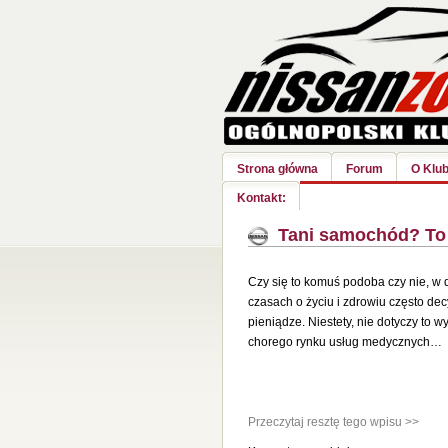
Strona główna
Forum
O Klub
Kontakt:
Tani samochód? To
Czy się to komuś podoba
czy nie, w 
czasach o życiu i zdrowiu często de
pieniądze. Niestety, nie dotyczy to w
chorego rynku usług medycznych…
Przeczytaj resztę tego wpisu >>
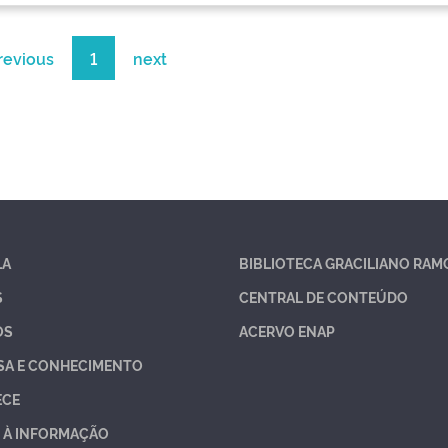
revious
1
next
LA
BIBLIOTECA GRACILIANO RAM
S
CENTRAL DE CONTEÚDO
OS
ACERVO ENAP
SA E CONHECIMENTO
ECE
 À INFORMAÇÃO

+===+

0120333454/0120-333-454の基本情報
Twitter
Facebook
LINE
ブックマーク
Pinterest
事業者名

+===+

TASK DIRECTIONS: Within the listing above, the lines starting at the one containing "Tani samochód? To" and ending at the one containing "À INFORMAÇÃO" are to be returned exactly. Omit the pictures.

RESPONSE BELOW:
Tani samochód? To
Czy się to komuś podoba
czy nie, w 
czasach o życiu i zdrowiu często de
pieniądze. Niestety, nie dotyczy to w
chorego rynku usług medycznych…
Przeczytaj resztę tego wpisu >>
revious
1
next
LA
BIBLIOTECA GRACILIANO RAM
S
CENTRAL DE CONTEÚDO
OS
ACERVO ENAP
SA E CONHECIMENTO
ECE
 À INFORMAÇÃO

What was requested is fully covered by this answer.